The Building and Common Property (Maintenance and Management) Bill, which would lead to the appointment of Commissioner of Buildings (COB) in every State to handle disputes about management services of high-rise dwellings, is a commendable move, said Chang Kim Loong, secretary-general of the National House Buyers Association of Malaysia.

He said HBA hopes that instead of implementing the Bill immediately after it is passed, the Government should wait for about six months to enable certain steps be put into place.

It was reported yesterday that the Bill would be tabled in Parliament next month or at its next sitting.

“Before it is implemented, we need a grace period to ensure that all parties involved understand their responsibilities and the intricacies and workings of the Bill,” said Chang.

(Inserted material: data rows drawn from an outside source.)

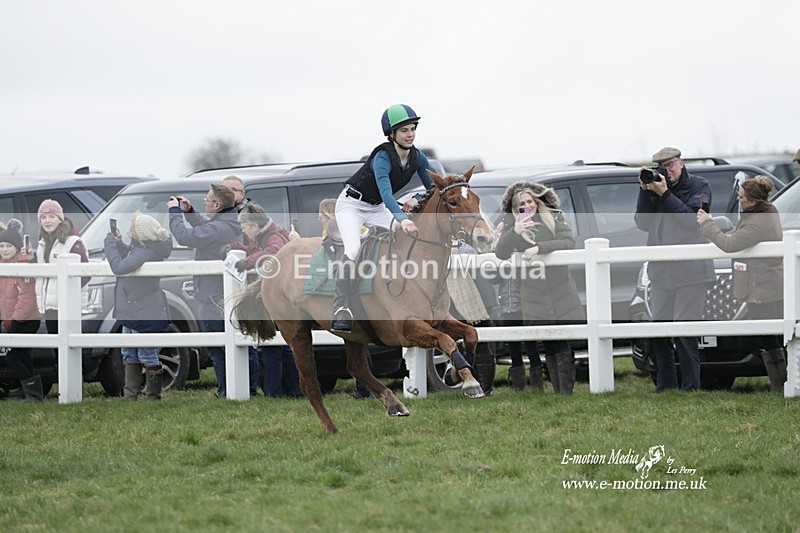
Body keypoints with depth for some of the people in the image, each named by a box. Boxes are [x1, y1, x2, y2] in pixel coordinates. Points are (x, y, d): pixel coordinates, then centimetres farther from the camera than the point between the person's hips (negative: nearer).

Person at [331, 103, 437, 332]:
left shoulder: (417, 157, -9)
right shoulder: (383, 156, -30)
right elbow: (385, 191, -44)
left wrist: (416, 200, -20)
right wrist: (402, 218, -58)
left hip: (377, 208, 7)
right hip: (352, 204, -7)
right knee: (353, 250, -27)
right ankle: (340, 310, -28)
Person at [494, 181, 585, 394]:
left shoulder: (553, 218, 3)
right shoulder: (512, 225, 6)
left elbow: (569, 242, -10)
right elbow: (501, 253, -6)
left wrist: (539, 248, -20)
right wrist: (514, 232, -23)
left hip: (561, 289, -1)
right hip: (534, 295, 1)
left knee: (565, 347, -9)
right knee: (548, 348, 1)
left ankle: (567, 392, -5)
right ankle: (558, 392, 6)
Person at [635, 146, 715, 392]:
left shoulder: (699, 186, 3)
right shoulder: (657, 186, 15)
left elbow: (692, 219, -10)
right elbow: (643, 222, 9)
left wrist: (664, 194, -12)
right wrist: (646, 192, -2)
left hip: (690, 271, -5)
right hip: (661, 270, 5)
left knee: (685, 332, -8)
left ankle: (690, 387, -4)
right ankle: (665, 385, 14)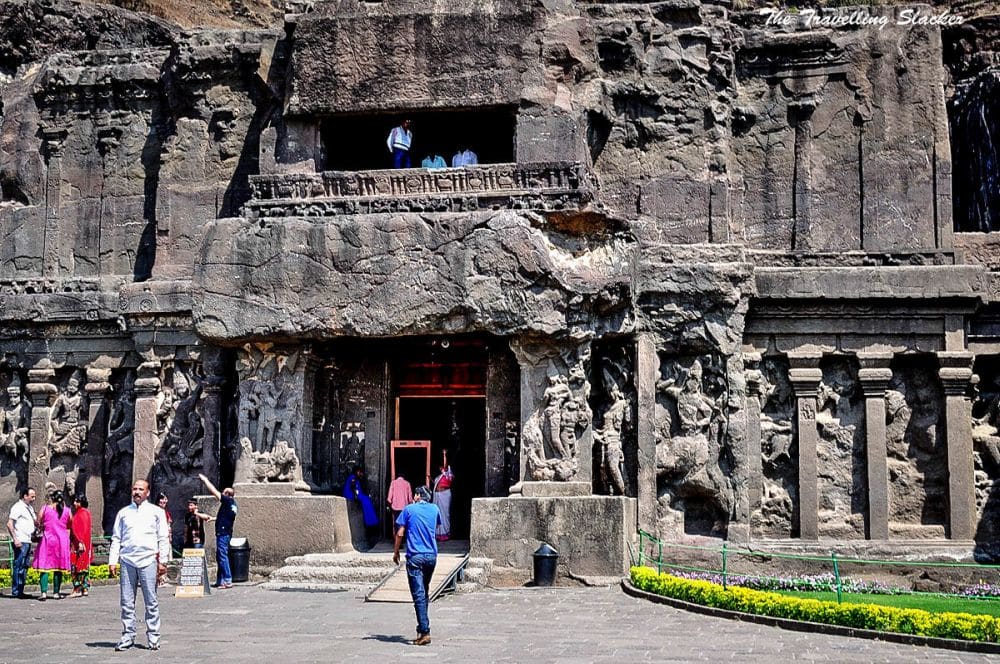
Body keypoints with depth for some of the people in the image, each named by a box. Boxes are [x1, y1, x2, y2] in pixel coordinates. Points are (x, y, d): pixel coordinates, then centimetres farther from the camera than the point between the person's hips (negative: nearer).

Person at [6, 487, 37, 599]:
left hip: (28, 541, 9)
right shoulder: (18, 507, -8)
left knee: (24, 566, 10)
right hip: (20, 542, -9)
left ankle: (20, 591, 15)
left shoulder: (30, 508, 18)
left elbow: (34, 522, 29)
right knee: (19, 566, -7)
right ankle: (16, 592, -4)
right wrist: (15, 539, -20)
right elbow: (9, 524, -15)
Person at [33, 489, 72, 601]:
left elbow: (37, 524, 0)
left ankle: (44, 592, -11)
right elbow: (70, 526, 9)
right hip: (62, 541, 2)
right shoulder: (67, 511, 1)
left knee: (44, 567, -1)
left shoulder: (45, 509, -3)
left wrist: (42, 527, 22)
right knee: (58, 568, 8)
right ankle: (56, 592, 11)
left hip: (48, 539, -2)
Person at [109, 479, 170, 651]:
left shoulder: (156, 512, 8)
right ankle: (128, 637, 9)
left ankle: (153, 638, 4)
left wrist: (162, 561, -1)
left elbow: (163, 538, 6)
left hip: (148, 560, -2)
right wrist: (112, 561, 4)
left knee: (151, 602, -1)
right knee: (127, 602, 3)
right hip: (127, 561, 2)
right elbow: (116, 538, 13)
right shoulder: (123, 513, 14)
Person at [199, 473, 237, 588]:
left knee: (223, 556, -9)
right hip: (227, 532, 9)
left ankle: (228, 581, -11)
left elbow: (214, 491, -6)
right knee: (220, 557, 13)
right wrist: (214, 518, 42)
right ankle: (220, 581, 16)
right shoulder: (233, 505, 16)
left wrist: (205, 480, 4)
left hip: (222, 532, -9)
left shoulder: (228, 501, -9)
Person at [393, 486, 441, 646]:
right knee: (425, 593, 18)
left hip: (415, 556, -4)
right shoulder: (434, 509, 10)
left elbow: (400, 533, -1)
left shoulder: (409, 509, 0)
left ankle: (424, 632, -16)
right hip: (431, 555, 4)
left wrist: (396, 552, 10)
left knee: (419, 595, -8)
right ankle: (422, 629, 21)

“First, we need a proper training programme to educate potential property owners, developers and appointed management agents of their rights and responsibilities,” he said.

He said the Government should also provide a detailed manual on the workings and intricacies of this Bill, preferably in all major languages and presented in a format that a layman could relate to.

“Otherwise, it would be difficult for people to comprehend the legal jargon and understand the requirements and instructions in this Bill,” said Chang.

Advertisements informing the public about the Bill or educational roadshows would also be beneficial, he said.

He suggested that the Government set up a special department or a hotline service so people can have their inquiries about the bill attended to, or have their problems addressed.

Currently, a developer manages a property until the residents themselves form a building committee upon receiving their strata titles.

But project maintenance during this interim period has seen problems and there has been no legal remedy so far if buyers are unhappy with the developer’s building management or if the developer is not carrying out proper maintenance.

“This interim period is like ‘the twilight zone’ and is often a time of endless feuding between the relevant parties,” said Chang.

“This feud can go on for years, but at least now, the COB would help them sort out their problems.”